◆ Exercises
#1 Reproduce the part of the article on KCB's annual results between "Total equity attributable" and "14.5 per cent.", inclusive, word for word.
#2 Write out the whole listing that comes after the article on KCB's annual results, word for word, and leave the pictures out.

[Text provided Boundary: Start]

Total revenues increased 24 per cent to Sh204.9 billion from Sh165.2 billion on higher interest income and non-funded income arising from foreign exchange trading income.

Customer deposits closed the year at Sh1.4 trillion and despite pressure attributable to the appreciation of the Kenyan Shilling against the US dollar, customer loans and advances stood at Sh990.4 billion, pushing up its balance sheet to Sh1.96 trillion.

The bank’s assets however dropped slightly from Sh2.17 trillion the previous year after the exit of National Bank that is being sold to Nigerian lender, Access Group at an estimated $100 million (Sh12.9 billion).

Group managing director, Paul Russo said the strong performance illustrates the bank’s resolve over the past three years to build an organisation for the future that is anchored on delivering value for customers, shareholders, and all stakeholders.

“We strive to be more agile by rethinking our customer-centred value propositions and leveraging Group capabilities in the markets where we operate in,” Russo said during an investor briefing in Nairobi NBK recovered from a Sh3.3 billion loss reported in 2023 to post a net profit of Sh993 million, despite assets dropping to Sh148.2 billion compared to Sh161.1 billion the previous financial year.

The Group’s diversification model continued to deliver strong benefits, with the contribution by subsidiaries (excluding KCB Bank Kenya) to the total assets standing at 34.9 per cent, while the share of profit after tax closed the year at 30.3 per cent.

The Kenyan unit of KCB grew net profit to Sh45 billion compared to Sh25.4 billion the previous year. Fees and commissions from transactions, trade finance and forex boosted non-funded income contribution of 33 per cent of the total revenues.

Operating costs grew by 11.8 per cent, to Sh92.9 billion, impacted by staff costs, technological investments, inflationary pressures and business-driven expenditure.

Provisions for expected credit losses declined by 11.0 per cent, driven by appreciation of the Kenya Shilling, successful rehabilitation of key NPL exposures and an aggressive recovery strategy.

The loan default rate rose to 19.2 per cent, translating to Sh225 billion at the end of the financial year while return on equity improved to 24.6 per cent up from 17.8 per cent per cent last year.

Total equity attributable to Group shareholders increased by 20.8 per cent from Sh227.5 billion to Sh274.9 billion, highlighting the sustained value that the Group continued to deliver for shareholders.

The Group maintained strong capital buffers with all banking subsidiaries except NBK compliant with their respective regulatory capital requirements.

Group core capital as a proportion of total risk-weighted assets stood at 17.2 per cent against the statutory minimum of 10.5 per cent while the total capital to risk-weighted assets ratio was at 19.7 per cent against a regulatory minimum of 14.5 per cent.

Group chairman, Joseph Kinyua said that they are optimistic that there will be a pickup in economic activity this year across markets.

[Text provided Boundary: End]
[Stored data Boundary: Start]

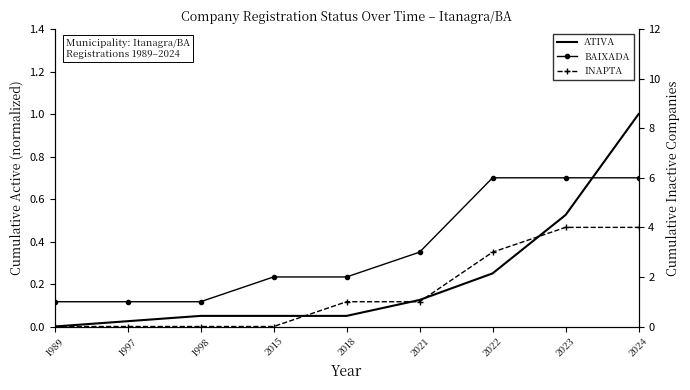

What is the difference between the ATIVA values at 1989 and 1998?

0.1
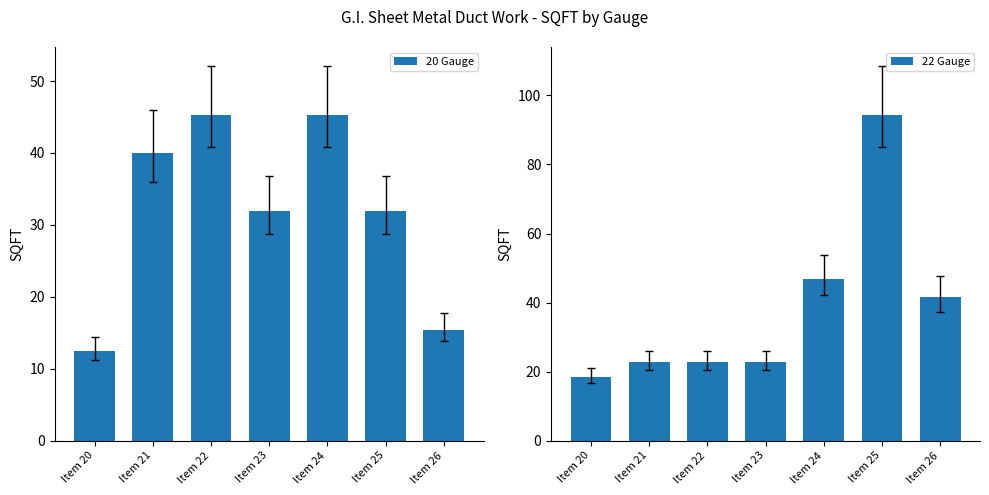

What are all the series names shown in the legend?

20 Gauge, 22 Gauge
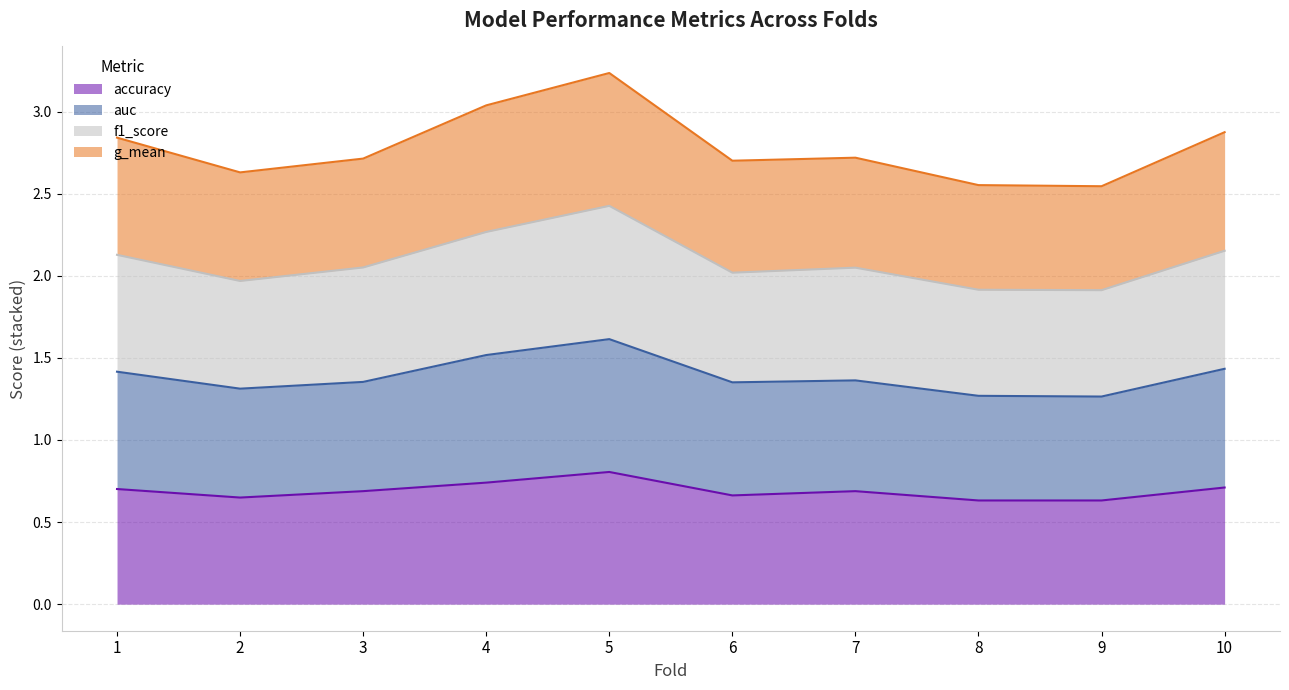

What is the difference between the highest and lowest values at 10?

2.2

[Stored data Boundary: End]

◆ Numbered responses
#1
Total equity attributable to Group shareholders increased by 20.8 per cent from Sh227.5 billion to Sh274.9 billion, highlighting the sustained value that the Group continued to deliver for shareholders.

The Group maintained strong capital buffers with all banking subsidiaries except NBK compliant with their respective regulatory capital requirements.

Group core capital as a proportion of total risk-weighted assets stood at 17.2 per cent against the statutory minimum of 10.5 per cent while the total capital to risk-weighted assets ratio was at 19.7 per cent against a regulatory minimum of 14.5 per cent.

#2
What is the difference between the ATIVA values at 1989 and 1998?

0.1

What are all the series names shown in the legend?

20 Gauge, 22 Gauge

What is the difference between the highest and lowest values at 10?

2.2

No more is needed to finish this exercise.